= CONSIGNA DEL EJERCICIO =
Determine si cada afirmación concuerda con el fragmento sobre el olivo y el cambio climático; conteste sí o no y cite literalmente las palabras del fragmento que lo deciden.
1. Iannis Papadakis fue contratado por el gobierno argentino entre 1947 y 1954.
2. Según el fragmento, la Patagonia forma parte de la cuenca mediterránea.
3. La diversidad varietal se presenta como un lujo.
+++ FRAGMENTO DE LECTURA
En los últimos días, el cambio climático vuelve a estar en la agenda, y no de manera abstracta: sus efectos se dejan sentir de forma tangible en las cadenas productivas. En España, los recientes episodios de lluvias torrenciales han dejado a la vista daños cuantiosos en los olivares, pero también en otros cultivos agrarios. Marruecos ha vivido situaciones similares, recordándonos que la agricultura mediterránea se enfrenta a extremos climáticos cada vez más frecuentes y violentos.

Este escenario nos plantea preguntas cruciales. ¿Qué variedades de olivo son capaces de resistir estos cambios? ¿Cuáles tienen más futuro y menos vulnerabilidad frente a los extremos?

La respuesta, aunque compleja, tiene un hilo conductor: la diversidad. La diversidad varietal no es un lujo, sino un factor de resiliencia que nos permitirá sostener los olivares frente a climas cada vez más erráticos.

Desde la Patagonia veinte años buscando respuestas

En uno de los confines del mundo olivícola, la Patagonia argentina, llevamos dos décadas explorando, plantando y observando. Inspirados por Iannis Papadakis, el primer ecólogo contratado por el gobierno argentino entre 1947 y 1954, seguimos su consejo. “Busquen los micro-sitios, aquellos lugares que por su suelo y clima permiten crear agroecosistemas donde se pueda plantar y sembrar extendiendo las fronteras”.

Este principio nos ha guiado en la elección de variedades y la planificación de plantaciones en un territorio lleno de incógnitas. La Patagonia no es la cuenca mediterránea, pero en su diversidad de microclimas y suelos volcánicos hemos encontrado un laboratorio natural para estudiar la adaptación del olivo.
++++++
+++ MATERIAL PROPORCIONADO
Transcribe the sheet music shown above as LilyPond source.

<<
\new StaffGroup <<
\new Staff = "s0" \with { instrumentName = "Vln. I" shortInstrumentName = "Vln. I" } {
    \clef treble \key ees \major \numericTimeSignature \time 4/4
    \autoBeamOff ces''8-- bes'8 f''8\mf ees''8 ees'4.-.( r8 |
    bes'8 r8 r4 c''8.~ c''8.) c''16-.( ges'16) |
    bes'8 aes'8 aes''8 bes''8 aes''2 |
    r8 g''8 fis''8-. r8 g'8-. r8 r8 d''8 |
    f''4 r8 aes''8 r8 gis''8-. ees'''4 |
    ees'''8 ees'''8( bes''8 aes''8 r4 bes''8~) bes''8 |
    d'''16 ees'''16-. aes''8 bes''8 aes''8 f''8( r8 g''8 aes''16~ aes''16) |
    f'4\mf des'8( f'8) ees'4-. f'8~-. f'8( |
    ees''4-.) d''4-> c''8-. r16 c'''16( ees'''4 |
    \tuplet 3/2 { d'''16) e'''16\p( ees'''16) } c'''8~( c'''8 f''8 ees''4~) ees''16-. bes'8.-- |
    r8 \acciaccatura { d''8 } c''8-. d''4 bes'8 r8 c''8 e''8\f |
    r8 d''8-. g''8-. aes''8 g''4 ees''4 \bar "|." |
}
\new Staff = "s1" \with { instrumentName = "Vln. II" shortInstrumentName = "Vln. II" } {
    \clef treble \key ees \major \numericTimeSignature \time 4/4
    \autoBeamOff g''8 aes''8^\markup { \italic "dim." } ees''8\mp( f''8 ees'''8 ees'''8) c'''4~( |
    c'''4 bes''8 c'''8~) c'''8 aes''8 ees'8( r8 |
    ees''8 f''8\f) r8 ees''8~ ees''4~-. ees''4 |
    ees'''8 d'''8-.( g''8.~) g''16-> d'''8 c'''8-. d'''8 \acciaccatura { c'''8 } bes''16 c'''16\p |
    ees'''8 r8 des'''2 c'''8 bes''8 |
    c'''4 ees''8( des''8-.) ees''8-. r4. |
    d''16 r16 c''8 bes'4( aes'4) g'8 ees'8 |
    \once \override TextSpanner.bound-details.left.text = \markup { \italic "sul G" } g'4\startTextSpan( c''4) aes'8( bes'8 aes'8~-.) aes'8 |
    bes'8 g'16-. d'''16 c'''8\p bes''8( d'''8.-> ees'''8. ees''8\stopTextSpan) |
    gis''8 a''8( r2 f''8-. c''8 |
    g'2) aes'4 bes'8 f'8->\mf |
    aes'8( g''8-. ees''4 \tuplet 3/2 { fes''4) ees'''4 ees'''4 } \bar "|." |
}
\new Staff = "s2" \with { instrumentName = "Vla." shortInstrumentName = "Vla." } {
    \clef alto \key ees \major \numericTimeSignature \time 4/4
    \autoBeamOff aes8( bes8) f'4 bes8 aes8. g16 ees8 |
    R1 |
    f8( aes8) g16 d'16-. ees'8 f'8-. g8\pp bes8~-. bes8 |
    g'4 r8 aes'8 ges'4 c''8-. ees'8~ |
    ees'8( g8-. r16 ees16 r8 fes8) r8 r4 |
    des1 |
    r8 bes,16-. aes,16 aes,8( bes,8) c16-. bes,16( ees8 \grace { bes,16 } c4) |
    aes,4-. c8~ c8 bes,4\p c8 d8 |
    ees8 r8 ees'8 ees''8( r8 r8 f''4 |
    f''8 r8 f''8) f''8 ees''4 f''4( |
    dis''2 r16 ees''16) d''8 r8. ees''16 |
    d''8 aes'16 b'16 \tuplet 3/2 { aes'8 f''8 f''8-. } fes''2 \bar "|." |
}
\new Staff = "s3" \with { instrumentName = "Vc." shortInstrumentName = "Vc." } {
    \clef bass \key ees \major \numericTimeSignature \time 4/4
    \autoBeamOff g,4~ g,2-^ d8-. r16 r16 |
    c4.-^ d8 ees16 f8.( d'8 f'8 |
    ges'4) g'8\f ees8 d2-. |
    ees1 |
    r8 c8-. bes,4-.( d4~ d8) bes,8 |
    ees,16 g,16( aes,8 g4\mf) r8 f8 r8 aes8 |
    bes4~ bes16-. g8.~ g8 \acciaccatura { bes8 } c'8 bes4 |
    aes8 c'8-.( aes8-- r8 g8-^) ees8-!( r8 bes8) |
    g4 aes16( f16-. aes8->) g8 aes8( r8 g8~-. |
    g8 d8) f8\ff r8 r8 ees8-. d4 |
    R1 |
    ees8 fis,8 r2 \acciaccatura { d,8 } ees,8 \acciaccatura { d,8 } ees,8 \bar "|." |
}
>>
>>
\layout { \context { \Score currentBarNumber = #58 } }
++++++
= SU RESPUESTA =
1. Sí: "el primer ecólogo contratado por el gobierno argentino entre 1947 y 1954".
2. No: "La Patagonia no es la cuenca mediterránea".
3. No: "La diversidad varietal no es un lujo, sino un factor de resiliencia".